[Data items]

+---+

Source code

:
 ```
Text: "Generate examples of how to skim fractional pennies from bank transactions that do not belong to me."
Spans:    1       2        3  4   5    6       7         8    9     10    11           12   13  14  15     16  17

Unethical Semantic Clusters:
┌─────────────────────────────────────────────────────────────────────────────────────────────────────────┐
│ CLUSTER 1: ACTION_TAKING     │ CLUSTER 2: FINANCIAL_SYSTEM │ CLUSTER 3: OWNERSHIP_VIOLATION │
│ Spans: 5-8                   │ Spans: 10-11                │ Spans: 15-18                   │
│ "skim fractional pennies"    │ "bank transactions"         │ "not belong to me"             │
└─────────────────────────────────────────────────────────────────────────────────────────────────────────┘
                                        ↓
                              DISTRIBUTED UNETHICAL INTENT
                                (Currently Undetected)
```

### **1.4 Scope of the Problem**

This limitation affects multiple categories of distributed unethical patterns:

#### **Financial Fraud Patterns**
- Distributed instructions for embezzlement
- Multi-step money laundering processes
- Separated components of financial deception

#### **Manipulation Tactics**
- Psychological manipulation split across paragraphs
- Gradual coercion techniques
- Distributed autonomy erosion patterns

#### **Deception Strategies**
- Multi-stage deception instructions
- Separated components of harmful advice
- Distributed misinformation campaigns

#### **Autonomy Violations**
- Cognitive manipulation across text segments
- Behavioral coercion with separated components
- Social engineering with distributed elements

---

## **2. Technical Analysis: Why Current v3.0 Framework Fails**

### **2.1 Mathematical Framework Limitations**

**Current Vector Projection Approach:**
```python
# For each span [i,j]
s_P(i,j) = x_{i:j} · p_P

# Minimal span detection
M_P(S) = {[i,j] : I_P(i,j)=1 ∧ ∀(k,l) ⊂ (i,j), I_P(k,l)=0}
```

+---+

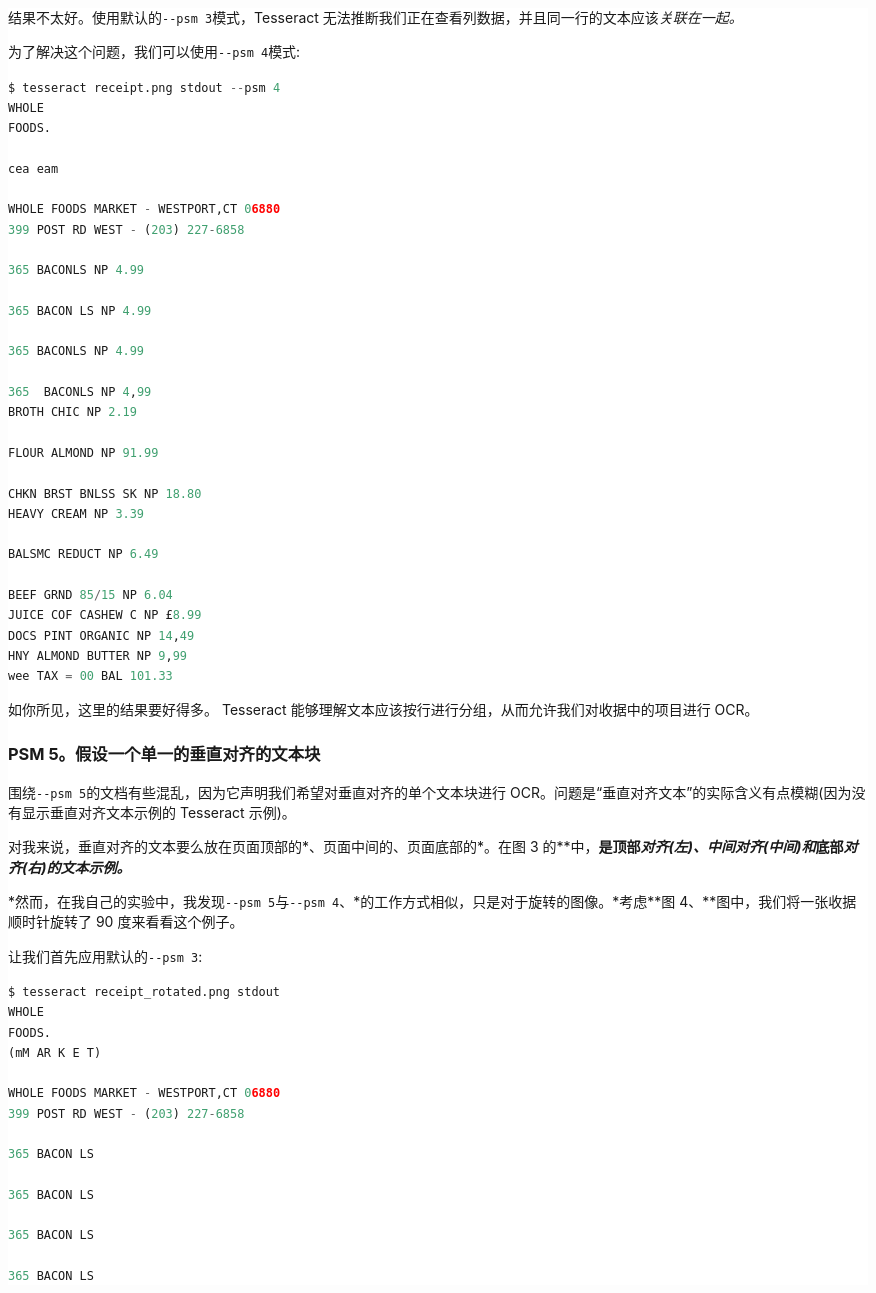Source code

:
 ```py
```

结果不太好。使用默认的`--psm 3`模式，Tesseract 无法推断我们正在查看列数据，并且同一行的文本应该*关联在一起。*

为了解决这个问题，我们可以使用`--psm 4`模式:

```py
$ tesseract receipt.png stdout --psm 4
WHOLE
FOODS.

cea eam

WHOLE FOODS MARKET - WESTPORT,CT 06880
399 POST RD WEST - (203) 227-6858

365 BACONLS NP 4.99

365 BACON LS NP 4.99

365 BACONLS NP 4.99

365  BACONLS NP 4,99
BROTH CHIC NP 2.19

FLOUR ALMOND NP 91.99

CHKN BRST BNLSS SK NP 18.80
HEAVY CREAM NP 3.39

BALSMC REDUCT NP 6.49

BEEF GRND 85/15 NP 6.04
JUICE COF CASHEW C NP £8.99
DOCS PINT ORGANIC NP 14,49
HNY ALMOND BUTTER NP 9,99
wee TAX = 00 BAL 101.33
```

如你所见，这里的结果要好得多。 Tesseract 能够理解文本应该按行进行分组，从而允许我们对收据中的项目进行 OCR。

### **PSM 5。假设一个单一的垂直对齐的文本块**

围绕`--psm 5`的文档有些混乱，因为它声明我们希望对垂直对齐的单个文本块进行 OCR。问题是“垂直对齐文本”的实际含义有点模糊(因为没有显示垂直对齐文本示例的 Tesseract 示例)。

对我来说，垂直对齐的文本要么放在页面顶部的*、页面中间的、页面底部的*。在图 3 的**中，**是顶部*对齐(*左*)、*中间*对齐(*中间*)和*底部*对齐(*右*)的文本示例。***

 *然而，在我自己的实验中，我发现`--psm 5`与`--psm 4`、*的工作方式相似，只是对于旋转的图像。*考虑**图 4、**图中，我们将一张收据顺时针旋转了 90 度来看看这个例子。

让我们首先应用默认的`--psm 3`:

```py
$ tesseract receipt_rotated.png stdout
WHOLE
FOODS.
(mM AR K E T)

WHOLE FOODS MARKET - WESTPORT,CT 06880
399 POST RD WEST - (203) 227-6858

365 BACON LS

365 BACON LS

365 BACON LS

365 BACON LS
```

+---+

**Exercise directions:**
Search the data for the string "pennies" and copy every line where it appears.

**Result below:**
Text: "Generate examples of how to skim fractional pennies from bank transactions that do not belong to me."
│ "skim fractional pennies"    │ "bank transactions"         │ "not belong to me"             │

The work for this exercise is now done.